#### Written task:
In your reply, write out each entry exactly as given.

_ _ _

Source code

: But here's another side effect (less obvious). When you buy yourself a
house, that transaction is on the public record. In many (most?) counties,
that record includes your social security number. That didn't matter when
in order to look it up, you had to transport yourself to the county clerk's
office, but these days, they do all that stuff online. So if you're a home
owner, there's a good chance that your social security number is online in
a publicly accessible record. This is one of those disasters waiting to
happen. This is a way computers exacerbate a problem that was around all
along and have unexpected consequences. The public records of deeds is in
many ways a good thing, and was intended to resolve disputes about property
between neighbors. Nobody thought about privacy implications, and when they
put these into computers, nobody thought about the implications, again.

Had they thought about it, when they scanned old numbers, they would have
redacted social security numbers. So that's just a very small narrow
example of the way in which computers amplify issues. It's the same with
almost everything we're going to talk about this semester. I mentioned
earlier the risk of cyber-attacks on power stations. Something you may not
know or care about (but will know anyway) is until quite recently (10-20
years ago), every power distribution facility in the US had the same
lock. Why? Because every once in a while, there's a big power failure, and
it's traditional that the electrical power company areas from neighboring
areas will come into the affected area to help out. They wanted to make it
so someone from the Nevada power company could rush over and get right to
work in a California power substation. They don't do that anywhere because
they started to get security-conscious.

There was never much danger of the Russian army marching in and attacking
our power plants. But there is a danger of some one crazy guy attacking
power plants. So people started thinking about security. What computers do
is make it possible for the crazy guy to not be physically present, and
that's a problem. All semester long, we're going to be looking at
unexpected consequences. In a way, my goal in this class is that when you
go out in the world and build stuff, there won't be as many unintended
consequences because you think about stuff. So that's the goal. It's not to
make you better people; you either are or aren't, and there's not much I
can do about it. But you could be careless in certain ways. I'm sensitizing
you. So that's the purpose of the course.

_ _ _

#### Task output:
Source code

: But here's another side effect (less obvious). When you buy yourself a
house, that transaction is on the public record. In many (most?) counties,
that record includes your social security number. That didn't matter when
in order to look it up, you had to transport yourself to the county clerk's
office, but these days, they do all that stuff online. So if you're a home
owner, there's a good chance that your social security number is online in
a publicly accessible record. This is one of those disasters waiting to
happen. This is a way computers exacerbate a problem that was around all
along and have unexpected consequences. The public records of deeds is in
many ways a good thing, and was intended to resolve disputes about property
between neighbors. Nobody thought about privacy implications, and when they
put these into computers, nobody thought about the implications, again.

Had they thought about it, when they scanned old numbers, they would have
redacted social security numbers. So that's just a very small narrow
example of the way in which computers amplify issues. It's the same with
almost everything we're going to talk about this semester. I mentioned
earlier the risk of cyber-attacks on power stations. Something you may not
know or care about (but will know anyway) is until quite recently (10-20
years ago), every power distribution facility in the US had the same
lock. Why? Because every once in a while, there's a big power failure, and
it's traditional that the electrical power company areas from neighboring
areas will come into the affected area to help out. They wanted to make it
so someone from the Nevada power company could rush over and get right to
work in a California power substation. They don't do that anywhere because
they started to get security-conscious.

There was never much danger of the Russian army marching in and attacking
our power plants. But there is a danger of some one crazy guy attacking
power plants. So people started thinking about security. What computers do
is make it possible for the crazy guy to not be physically present, and
that's a problem. All semester long, we're going to be looking at
unexpected consequences. In a way, my goal in this class is that when you
go out in the world and build stuff, there won't be as many unintended
consequences because you think about stuff. So that's the goal. It's not to
make you better people; you either are or aren't, and there's not much I
can do about it. But you could be careless in certain ways. I'm sensitizing
you. So that's the purpose of the course.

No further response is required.